A medida ressuscita o impasse das tarifas impostas às exportações brasileiras desses produtos aos Estados Unidos, que estão em discussão desde 2018, quando o governo Trump intensificou uma “guerra comercial” que atinge principalmente a China, além de outros países. Veja abaixo perguntas e respostas para entender o novo anúncio de Trump sobre o aço brasileiro:

O que aconteceu em 2018 e como ficaram as regras de exportação de aço e alumínio do Brasil para os EUA?

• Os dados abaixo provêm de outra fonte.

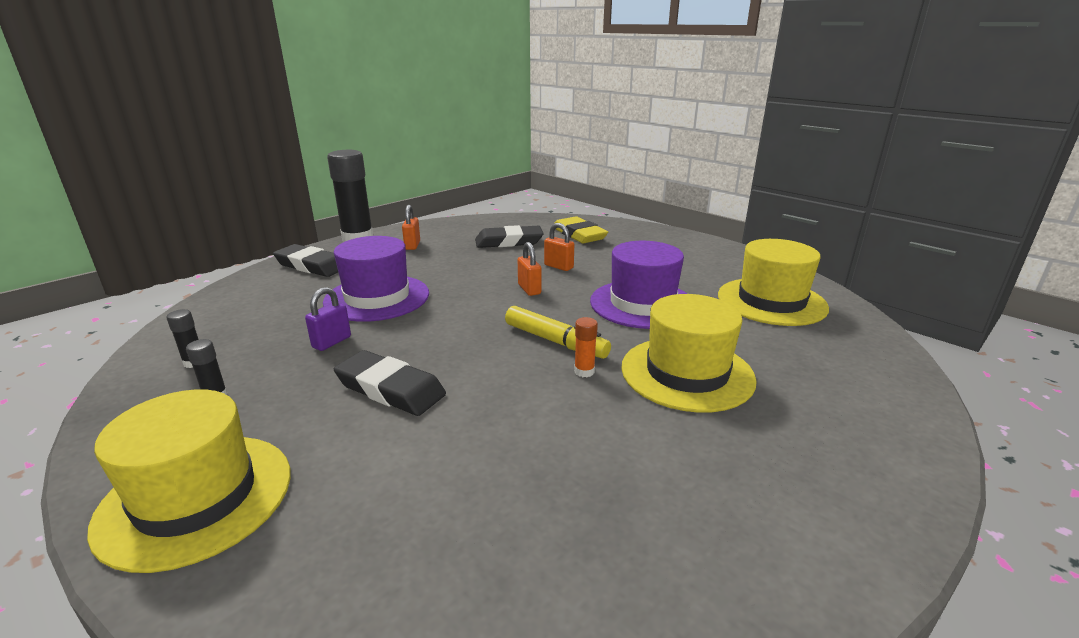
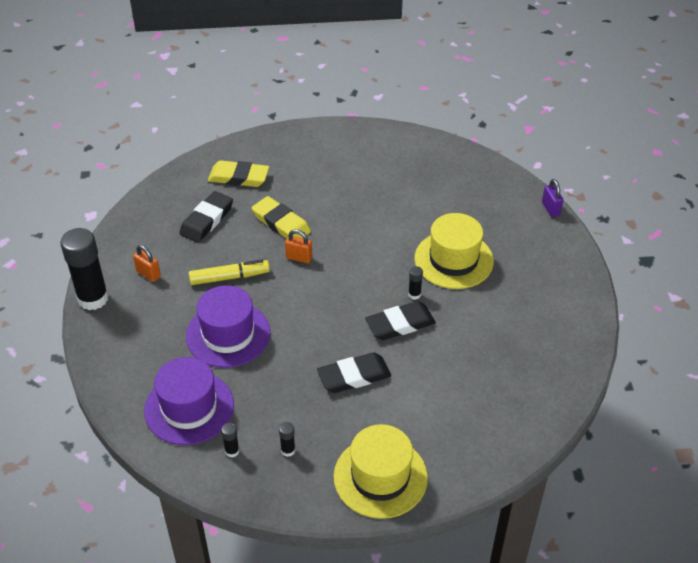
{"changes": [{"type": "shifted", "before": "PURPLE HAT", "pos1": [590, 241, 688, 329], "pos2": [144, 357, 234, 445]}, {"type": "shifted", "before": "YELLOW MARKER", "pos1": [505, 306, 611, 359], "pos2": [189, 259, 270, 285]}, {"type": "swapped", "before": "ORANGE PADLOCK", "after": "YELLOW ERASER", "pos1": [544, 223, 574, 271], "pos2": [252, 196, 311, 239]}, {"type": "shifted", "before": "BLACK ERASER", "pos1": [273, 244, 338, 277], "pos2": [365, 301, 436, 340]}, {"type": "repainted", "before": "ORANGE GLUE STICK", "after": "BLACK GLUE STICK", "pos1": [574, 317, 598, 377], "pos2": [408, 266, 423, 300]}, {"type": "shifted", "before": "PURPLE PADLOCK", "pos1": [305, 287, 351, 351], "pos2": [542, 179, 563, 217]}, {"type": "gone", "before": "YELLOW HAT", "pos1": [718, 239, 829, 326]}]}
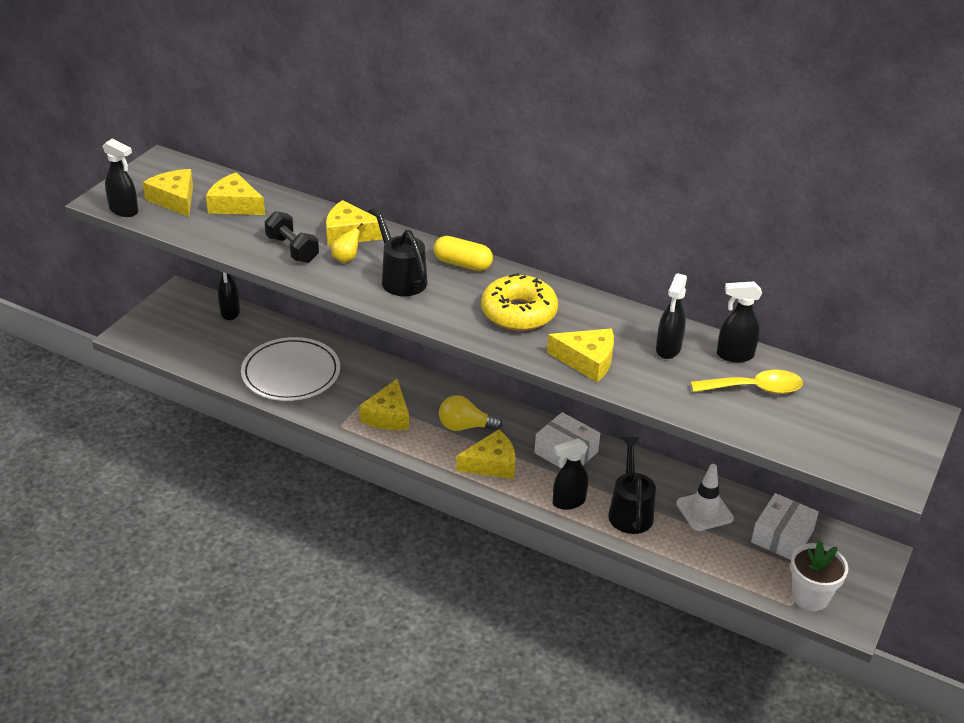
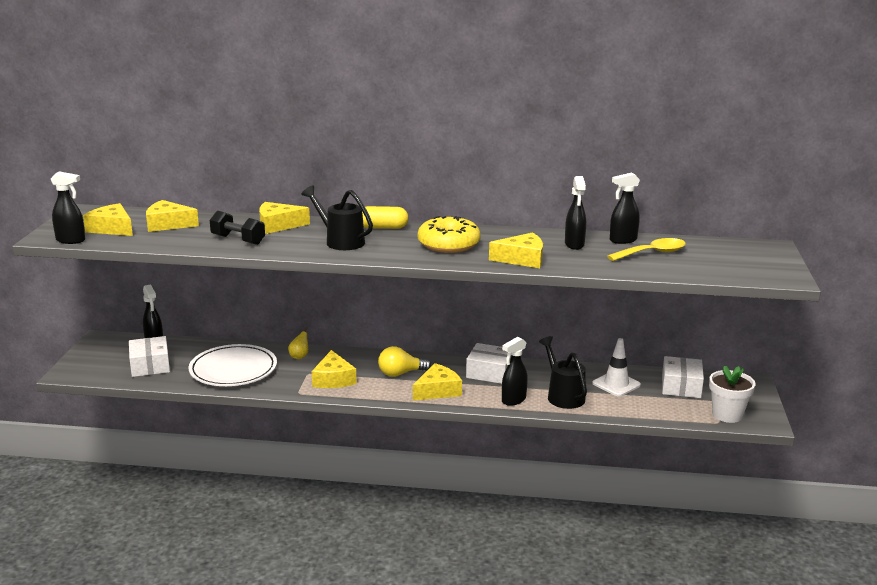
{"changes": [{"type": "new", "after": "WHITE BOX", "pos2": [129, 336, 170, 377]}, {"type": "shifted", "before": "YELLOW PEAR", "pos1": [331, 223, 363, 263], "pos2": [288, 327, 308, 359]}]}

Em março de 2018, os EUA anunciaram a criação de novas taxas para a importação de aço e alumínio. O país informou que passaria a cobrar uma sobretaxa de 25% para o aço importado e de 10% para o alumínio. Mais tarde, no entanto, foi negociada a possibilidade de um esquema de cotas para as exportações brasileiras desses produtos. Pelas regras atuais, as exportações de aço do Brasil para os Estados Unidos funcionam em esquema de cotas. Elas são definidas pelo governo norte-americano e estabelecem quanto pode ser exportado pelas empresas brasileiras para as norte-americanas. Para os produtos semiacabados (que vão ser utilizados em outros produtos), a cota definida foi da média exportada em 2015, 2016 e 2017. Para os itens acabados (o produto final), o governo norte-americano também impôs uma cota que equivale à média dos mesmos anos, além de um redução de 30% no que era exportado. Mas as regras atuais incluem ainda uma medida anunciada em agosto de 2018 por Trump para amenizar as barreiras comerciais. Naquele mês, pressionado pela indústria norte-americana, ele lançou uma medida que permite que as empresas norte-americanas comprem aço do Brasil sem pagar taxa a mais se comprovarem a falta da matéria-prima no mercado interno e sob autorização do governo. Hoje, 90% do aço que o Brasil vende para os Estados Unidos é semiacabado. Segundo o Instituto Aço Brasil, as tarifas podem afetar também a indústria norte-americana. O produto semiacabado brasileiro serve de matéria-prima para o que é produzido nos EUA. Portanto, sobretaxas podem encarecer o aço brasileiro e representar um custo adicional para a indústria dos EUA. No caso do alumínio, há uma sobretaxa de 10% para as exportações brasileiras. A Associação Brasileira do Alumínio (Abal) disse que a medida teria pouco efeito para a indústria norte-americana. Do total importado pelos EUA, apenas 1% tem origem no Brasil. Além da sobretaxa, os produtos de alumínio do Brasil passaram a pagar uma taxa convencional de exportação – o país estava isento dessa cobrança. Essa taxa varia de 1,5% a 5%, dependendo do produto

Quais foram os impactos das medidas anunciadas por Trump no ano passado?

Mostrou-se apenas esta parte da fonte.